Bölge Adliye Mahkemesi kararı davalı idare vekili tarafından temyiz edilmekle; kesinlik, süre, temyiz şartı ve diğer usul eksiklikleri yönünden yapılan ön inceleme sonucunda, temyiz dilekçesinin kabulüne karar verildikten ve Tetkik Hâkimi tarafından hazırlanan rapor dinlendikten sonra dosyadaki belgeler incelenip gereği düşünüldü:

I. DAVA

Davacılar vekili dava dilekçesinde özetle; İzmir ili, Çiğli ilçesi, ... Mahallesi ... parsel sayılı taşınmaza kamulaştırma yapılmaksızın yol yapılmak suretiyle fiilen el atıldığını belirterek kamulaştırmasız el atılan taşınmaz bedelinin ve ecrimisilin davalı idareden tahsilini talep etmiştir.

II. CEVAP

Davalı idare vekili cevap dilekçesinde özetle; müvekkili idare tarafından taşınmaza herhangi bir fiili müdahalede bulunulmadığını, bu nedenle pasif husumet yokluğu nedeniyle davanın reddine karar verilmesi gerektiğini, el atma tarihinin tespit edilmesinin husumet, hak düşürücü süre, harç ve vekâlet ücreti yönünden önemli olduğunu, ecrimisil talebinin dayanaksız olduğunu, davanın belirsiz alacak davası olarak açılmasının kabul edilemeyeceğini ileri sürmüştür.

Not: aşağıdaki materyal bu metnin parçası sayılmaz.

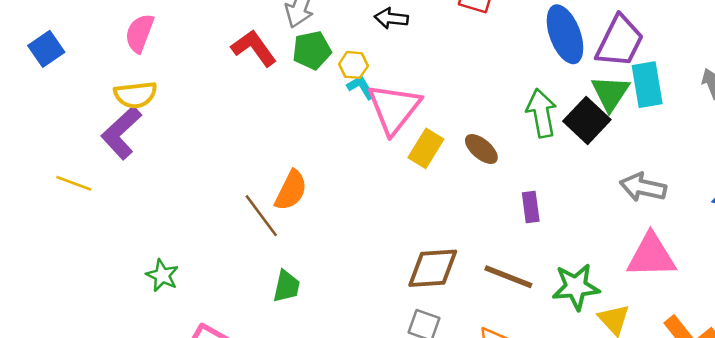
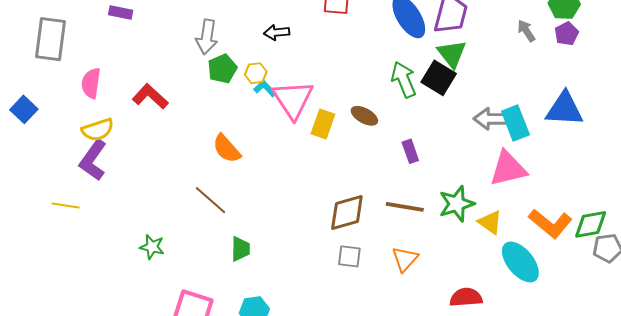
red L-shape: (254, 48) -> (150, 97), moved
cyan rectangle: (647, 85) -> (515, 123), moved
orange semicircle: (291, 190) -> (227, 149), moved, turned 124
green star: (162, 275) -> (152, 247), moved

III. İLK DERECE MAHKEMESİ KARARI

İlk Derece Mahkemesinin yukarıda tarih ve sayısı belirtilen kararı ile davanın kabulüne karar verilmiştir.

IV. İSTİNAF

A. İstinaf Yoluna Başvuranlar

İlk Derece Mahkemesinin yukarıda belirtilen kararına karşı süresi içinde davalı idare vekili istinaf başvurusunda bulunmuştur.

B. İstinaf Sebepleri

Davalı idare vekili istinaf dilekçesinde özetle; tescile ilişkin hükmün tapuda infazının mümkün olmadığını, dava konusu taşınmazın tapu kaydında ... tarafından 30.01.1978 tarihli ve 140 yevmiye numarası ile konulan 6830 sayılı Kanun’un 32 nci madde şerhinin bulunduğunu, adı geçen kurum tarafından kamulaştırma işleminin yapıldığını ve yapılması gerektiğini, taşınmaz üzerindeki yol bu kurum tarafından yapıldığından ecrimisil talebinin de yine bu kuruma yöneltilmesi gerektiğini, fen bilirkişi krokisinde (C) harfi ile gösterilen yolun Sasalı Piknik Alanı Yolu olduğunu ve bu yolun müvekkili idarenin sorumlu olduğu yollar listesinde bulunmadığını, bu kısmın kamulaştırma sorumluluğunun ilçe belediyesine ait olduğunu, taşınmaz fiilen yol yaparak el atan kurumun ... olduğunu, kamulaştırma sorumluluğunun bu kurumda olması gerektiğini, dava konusu taşınmaz için uygulanan objektif değer artışı oranının yüksek olduğunu, ecrimisil hesaplamasının ve hükmedilen ecrimisil miktarının usul ve kanuna aykırı olduğunu ileri sürmüştür.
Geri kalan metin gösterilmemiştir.